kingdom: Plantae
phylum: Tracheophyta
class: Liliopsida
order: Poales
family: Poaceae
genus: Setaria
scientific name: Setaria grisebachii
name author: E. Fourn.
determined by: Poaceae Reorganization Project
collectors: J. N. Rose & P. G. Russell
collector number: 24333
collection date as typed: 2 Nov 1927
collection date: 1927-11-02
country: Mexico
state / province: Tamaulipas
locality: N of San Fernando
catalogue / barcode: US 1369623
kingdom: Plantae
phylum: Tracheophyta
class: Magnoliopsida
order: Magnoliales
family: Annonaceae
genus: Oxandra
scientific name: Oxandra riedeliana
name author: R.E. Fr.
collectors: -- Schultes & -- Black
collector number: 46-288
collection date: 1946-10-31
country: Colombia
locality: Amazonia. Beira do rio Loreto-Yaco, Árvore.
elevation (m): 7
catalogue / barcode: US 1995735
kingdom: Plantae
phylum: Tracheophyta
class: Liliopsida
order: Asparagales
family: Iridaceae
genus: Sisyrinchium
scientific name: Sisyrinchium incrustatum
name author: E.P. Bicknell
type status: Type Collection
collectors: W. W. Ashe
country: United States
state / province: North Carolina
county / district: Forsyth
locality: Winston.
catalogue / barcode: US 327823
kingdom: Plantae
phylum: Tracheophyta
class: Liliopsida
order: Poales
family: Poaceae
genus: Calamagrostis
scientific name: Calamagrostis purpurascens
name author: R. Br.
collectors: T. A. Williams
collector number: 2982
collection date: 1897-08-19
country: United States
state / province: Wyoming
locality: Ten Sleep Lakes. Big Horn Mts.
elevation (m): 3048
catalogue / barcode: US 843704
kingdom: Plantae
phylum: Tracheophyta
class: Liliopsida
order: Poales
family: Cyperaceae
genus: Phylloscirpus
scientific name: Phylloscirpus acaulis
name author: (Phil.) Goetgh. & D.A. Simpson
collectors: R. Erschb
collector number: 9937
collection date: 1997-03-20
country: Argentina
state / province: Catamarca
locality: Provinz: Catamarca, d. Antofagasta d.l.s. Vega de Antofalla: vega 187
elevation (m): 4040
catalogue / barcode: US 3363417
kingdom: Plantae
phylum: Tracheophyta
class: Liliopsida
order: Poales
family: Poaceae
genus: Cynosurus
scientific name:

==========

Short problem: Which lines of the listing above contain the string "locality" with the same capitalization? Pull each of them out in full.

The solution:
locality: N of San Fernando
locality: Amazonia. Beira do rio Loreto-Yaco, Árvore.
locality: Winston.
locality: Ten Sleep Lakes. Big Horn Mts.
locality: Provinz: Catamarca, d. Antofagasta d.l.s. Vega de Antofalla: vega 187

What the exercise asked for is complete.